ARCHITECTURE: HALL-MARK OF THE VILLAGE

The sure sign of the village proper is in its traces of architectural permanence. The houses of Jarmo were only the size of a small cottage by our standards, but each was provided with several rectangular rooms. The walls of the houses were made of puddled mud, often set on crude foundations of stone. (The puddled mud wall, which the Arabs call touf, is built by laying a three to six inch course of soft mud, letting this sun-dry for a day or two, then adding the next course, etc.) The village probably looked much like the simple Kurdish farming village of today, with its mud-walled houses and low mud-on-brush roofs. I doubt that the Jarmo village had more than twenty houses at any one moment of its existence. Today, an average of about seven people live in a comparable Kurdish house; probably the population of Jarmo was about 150 people.

SKETCH OF JARMO ASSEMBLAGE

CHIPPED STONE
UNBAKED CLAY
GROUND STONE
POTTERY UPPER THIRD OF SITE ONLY.
REED MATTING
BONE
ARCHITECTURE

It is interesting that portable pottery does not appear until the last third of the life of the Jarmo village. Throughout the duration of the village, however, its people had experimented with the plastic qualities of clay. They modeled little figurines of animals and of human beings in clay; one type of human figurine they favored was that of a markedly pregnant woman, probably the expression of some sort of fertility spirit. They provided their house floors with baked-in-place depressions, either as basins or hearths, and later with domed ovens of clay. As we’ve noted, the houses themselves were of clay or mud; one could almost say they were built up like a house-sized pot. Then, finally, the idea of making portable pottery itself appeared, although I very much doubt that the people of the Jarmo village discovered the art.
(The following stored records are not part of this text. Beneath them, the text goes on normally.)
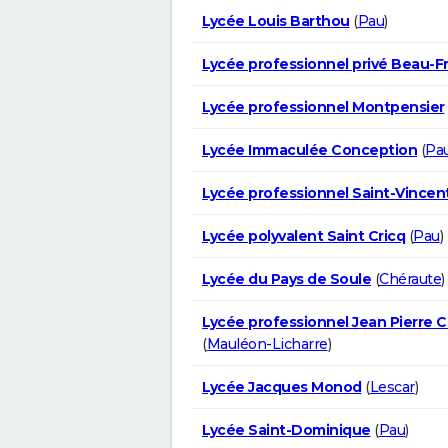
Lycée Louis Barthou
(
Pau
)
Lycée professionnel privé Beau-F
Lycée professionnel Montpensier
Lycée Immaculée Conception
(
Pa
Lycée professionnel Saint-Vincen
Lycée polyvalent Saint Cricq
(
Pau
)
Lycée du Pays de Soule
(
Chéraute
)
Lycée professionnel Jean Pierre
(
Mauléon-Licharre
)
Lycée Jacques Monod
(
Lescar
)
Lycée Saint-Dominique
(
Pau
)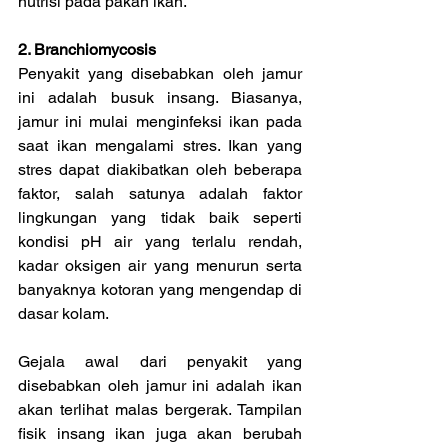
nutrisi pada pakan ikan.
2. Branchiomycosis
Penyakit yang disebabkan oleh jamur 
ini adalah busuk insang. Biasanya, 
jamur ini mulai menginfeksi ikan pada 
saat ikan mengalami stres. Ikan yang 
stres dapat diakibatkan oleh beberapa 
faktor, salah satunya adalah faktor 
lingkungan yang tidak baik seperti 
kondisi pH air yang terlalu rendah, 
kadar oksigen air yang menurun serta 
banyaknya kotoran yang mengendap di 
dasar kolam.
Gejala awal dari penyakit yang 
disebabkan oleh jamur ini adalah ikan 
akan terlihat malas bergerak. Tampilan 
fisik insang ikan juga akan berubah 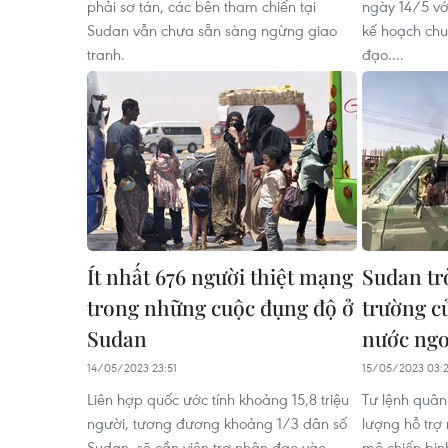
phải sơ tán, các bên tham chiến tại
ngày 14/5 vớ
Sudan vẫn chưa sẵn sàng ngừng giao
kế hoạch chu
tranh.
đạo....
Ít nhất 676 người thiệt mạng
Sudan tr
trong những cuộc đụng độ ở
trường c
Sudan
nước ngo
14/05/2023 23:51
15/05/2023 03:2
Liên hợp quốc ước tính khoảng 15,8 triệu
Tư lệnh quân
người, tương đương khoảng 1/3 dân số
lượng hỗ trợ 
Sudan, sẽ cần viện trợ nhân đạo vào
mộ chiến bin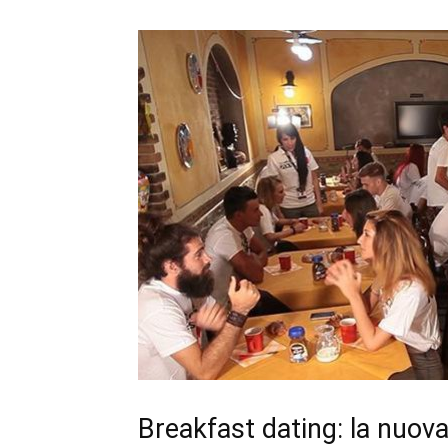
Breakfast dating: la nuov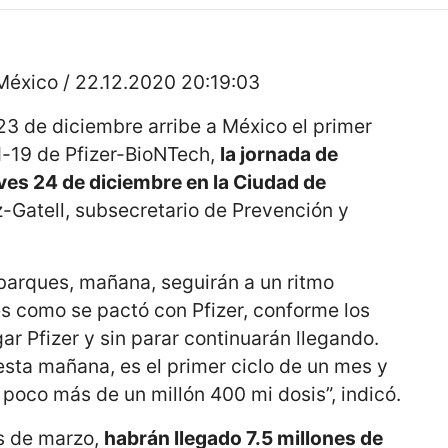
xico / 22.12.2020 20:19:03
23 de diciembre arribe a México el primer
d-19 de Pfizer-BioNTech,
la jornada de
ves 24 de diciembre en la Ciudad de
-Gatell, subsecretario de Prevención y
barques, mañana, seguirán a un ritmo
 como se pactó con Pfizer, conforme los
gar Pfizer y sin parar continuarán llegando.
r esta mañana, es el primer ciclo de un mes y
n poco más de un millón 400 mi dosis”, indicó.
es de marzo,
habrán llegado 7.5 millones de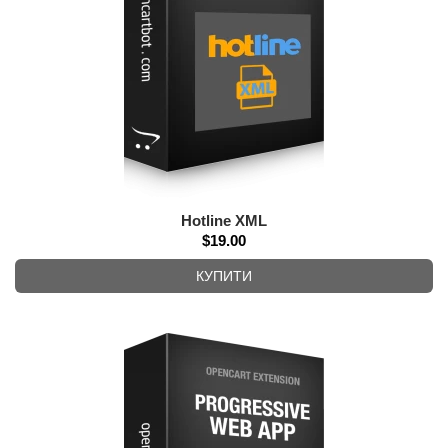
Hotline XML
$19.00
КУПИТИ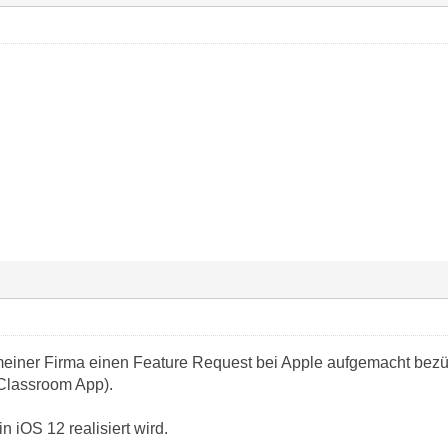
iner Firma einen Feature Request bei Apple aufgemacht bezüg
Classroom App).
 iOS 12 realisiert wird.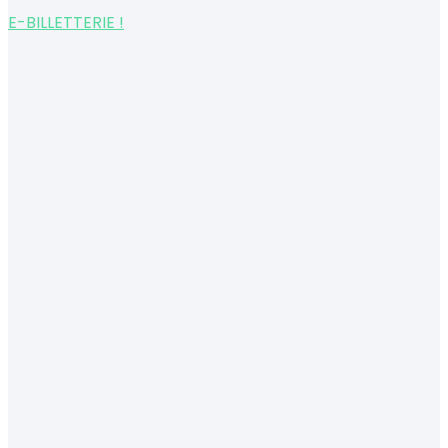
E-BILLETTERIE !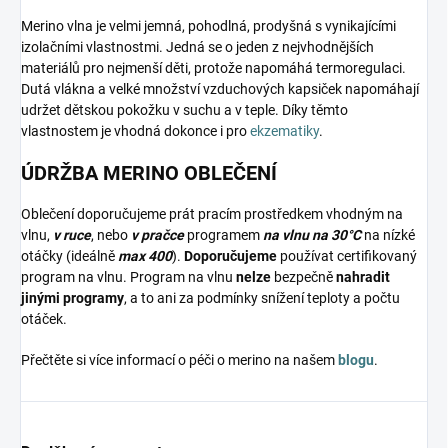
Merino vlna je velmi jemná, pohodlná, prodyšná s vynikajícími
izolačními vlastnostmi. Jedná se o jeden z nejvhodnějších
materiálů pro nejmenší děti, protože napomáhá termoregulaci.
Dutá vlákna a velké množství vzduchových kapsiček napomáhají
udržet dětskou pokožku v suchu a v teple. Díky těmto
vlastnostem je vhodná dokonce i pro
ekzematiky
.
ÚDRŽBA MERINO OBLEČENÍ
Oblečení doporučujeme prát pracím prostředkem vhodným na
vlnu,
v ruce
, nebo
v pračce
programem
na vlnu na 30°C
na nízké
otáčky (ideálně
max 400
).
Doporučujeme
používat certifikovaný
program na vlnu. Program na vlnu
nelze
bezpečně
nahradit
jinými programy
, a to ani za podmínky snížení teploty a počtu
otáček.
Přečtěte si více informací o péči o merino na našem
blogu
.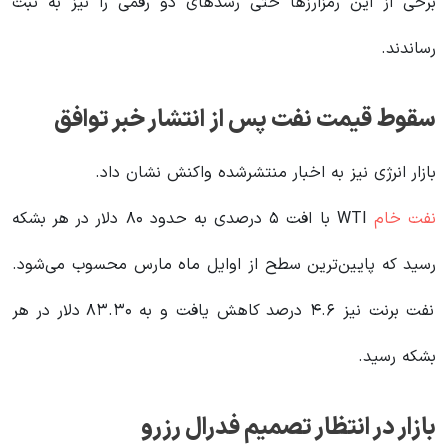
برخی از این رمزارزها حتی رشدهای دو رقمی را نیز به ثبت
رساندند.
سقوط قیمت نفت پس از انتشار خبر توافق
بازار انرژی نیز به اخبار منتشرشده واکنش نشان داد.
نفت خام
WTI با افت ۵ درصدی به حدود ۸۰ دلار در هر بشکه
رسید که پایین‌ترین سطح از اوایل ماه مارس محسوب می‌شود.
نفت برنت نیز ۴.۶ درصد کاهش یافت و به ۸۳.۳۰ دلار در هر
بشکه رسید.
بازار در انتظار تصمیم فدرال رزرو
On the other hand, the old tradition of making flint blades and microlithic tools was still very strong at Jarmo. The sickle-blade was made in quantities, but so also were many of the much older tool types. Strangely enough, it is within this age-old category of chipped stone tools that we see one of the clearest pointers to a newer age. Many of the Jarmo chipped stone tools—microliths—were made of obsidian, a black volcanic natural glass. The obsidian beds nearest to Jarmo are over three hundred miles to the north. Already a bulk carrying trade had been established—the forerunner of commerce—and the routes were set by which, in later times, the metal trade was to move.

There are now twelve radioactive carbon “dates” from Jarmo. The most reasonable cluster of determinations averages to about 6750 ± 200 B.C., although there is a completely unreasonable range of “dates” running from 3250 to 9250 B.C.! If I am right in what I take to be “reasonable,” the first flush of the food-producing revolution had been achieved almost nine thousand years ago.